Excerpts from a dataset
┌────────

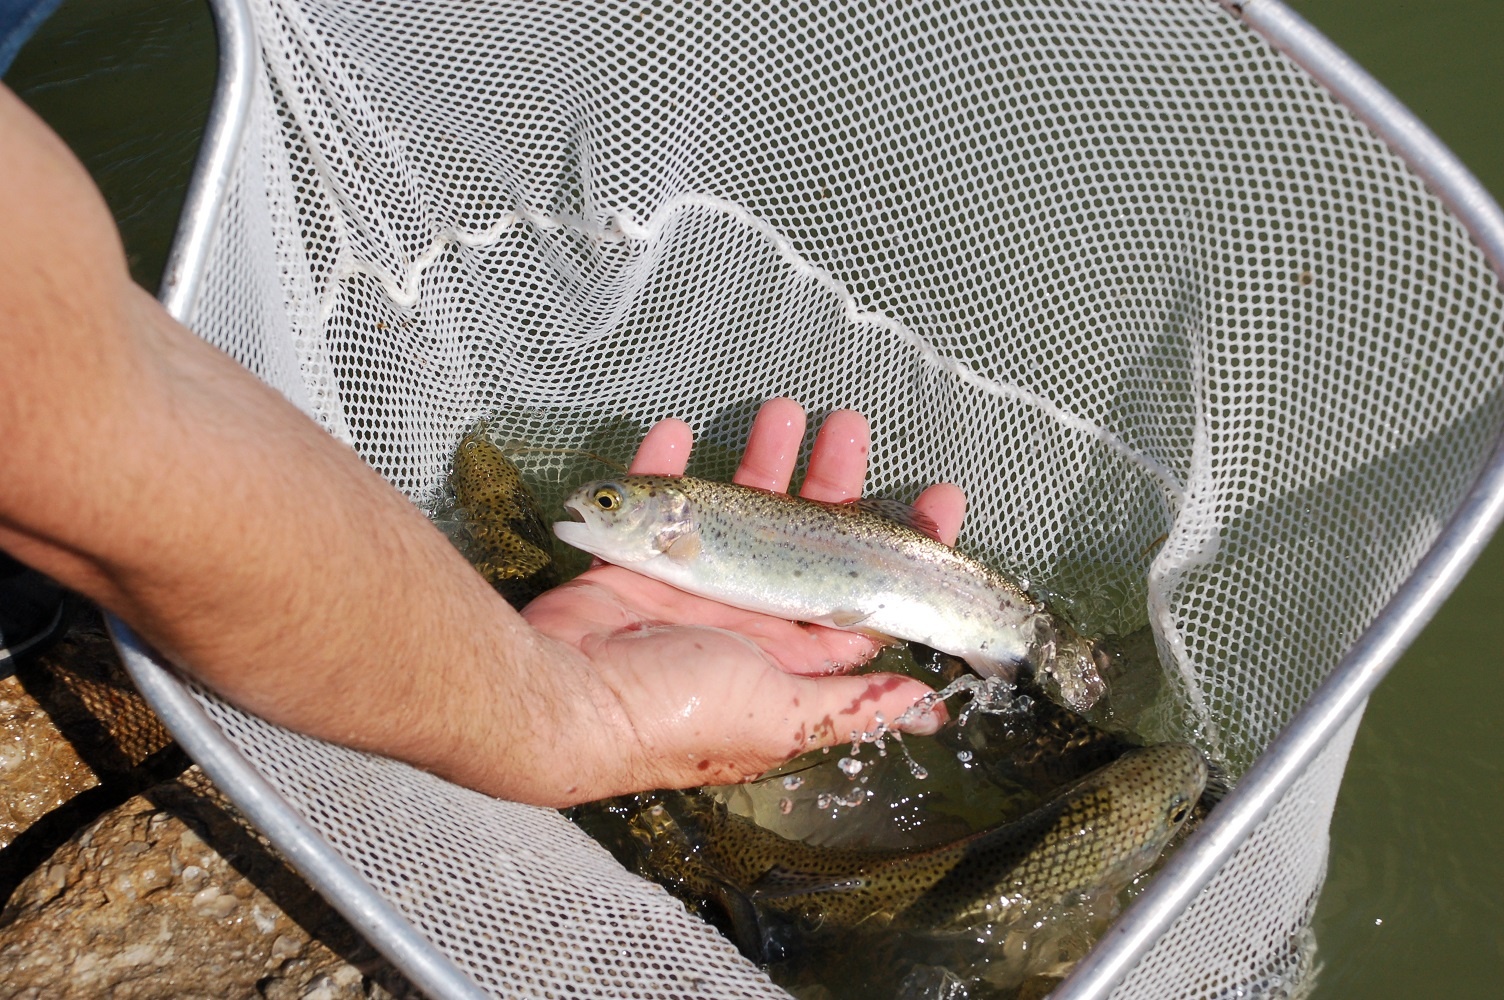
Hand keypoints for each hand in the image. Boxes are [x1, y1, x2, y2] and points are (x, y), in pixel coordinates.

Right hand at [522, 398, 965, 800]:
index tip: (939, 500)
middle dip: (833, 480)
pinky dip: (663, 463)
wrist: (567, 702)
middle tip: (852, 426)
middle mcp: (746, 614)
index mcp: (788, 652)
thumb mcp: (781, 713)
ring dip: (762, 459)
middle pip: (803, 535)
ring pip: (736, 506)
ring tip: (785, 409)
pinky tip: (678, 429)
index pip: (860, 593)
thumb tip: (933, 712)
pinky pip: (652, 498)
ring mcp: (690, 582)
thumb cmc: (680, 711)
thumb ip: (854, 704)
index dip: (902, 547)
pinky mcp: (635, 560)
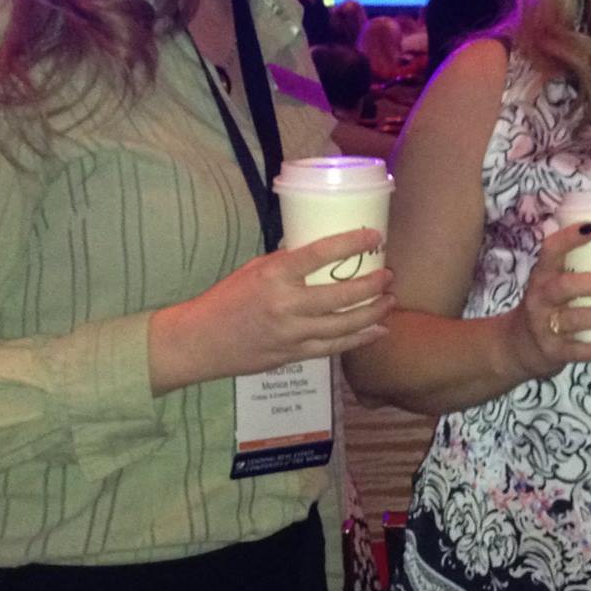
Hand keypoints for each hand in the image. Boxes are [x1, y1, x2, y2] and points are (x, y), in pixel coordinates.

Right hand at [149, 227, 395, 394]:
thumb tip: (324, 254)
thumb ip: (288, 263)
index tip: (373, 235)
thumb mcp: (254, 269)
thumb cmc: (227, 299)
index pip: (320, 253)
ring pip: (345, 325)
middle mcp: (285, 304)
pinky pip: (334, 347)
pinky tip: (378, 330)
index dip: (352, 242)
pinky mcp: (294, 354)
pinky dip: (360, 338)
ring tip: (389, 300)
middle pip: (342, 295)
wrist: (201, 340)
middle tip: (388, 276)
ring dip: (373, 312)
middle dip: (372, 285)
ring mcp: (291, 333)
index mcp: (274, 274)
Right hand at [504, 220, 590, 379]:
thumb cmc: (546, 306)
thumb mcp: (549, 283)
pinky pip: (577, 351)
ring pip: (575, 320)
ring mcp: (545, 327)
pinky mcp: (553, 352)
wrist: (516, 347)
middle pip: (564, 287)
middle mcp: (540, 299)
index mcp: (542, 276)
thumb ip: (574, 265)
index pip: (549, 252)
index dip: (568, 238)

└────────

* [Assignment] Return exactly the line that contains "index pip: (320, 253)" and every line after it, through the last line of the records.

* [Exercise solution]
index pip: (320, 253)
ring pip: (345, 325)
middle mcp: (285, 304)
pinky pip: (334, 347)
pinky tip: (378, 330)
index dip: (352, 242)
pinky mcp: (294, 354)
pinky dip: (360, 338)
ring tip: (389, 300)
middle pip: (342, 295)
wrist: (201, 340)
middle tip: (388, 276)
ring dip: (373, 312)
middle dip: (372, 285)
ring mcp: (291, 333)
index mcp: (274, 274)
Right hand at [504, 220, 590, 379]:
thumb cmc: (546, 306)
thumb mcp: (549, 283)
pinky pip: (577, 351)
ring pip: (575, 320)
ring mcp: (545, 327)
pinky mcp: (553, 352)
wrist: (516, 347)
middle pip: (564, 287)
middle mcp: (540, 299)
index mcp: (542, 276)
thumb ip: (574, 265)
index pip: (549, 252)
index dip: (568, 238)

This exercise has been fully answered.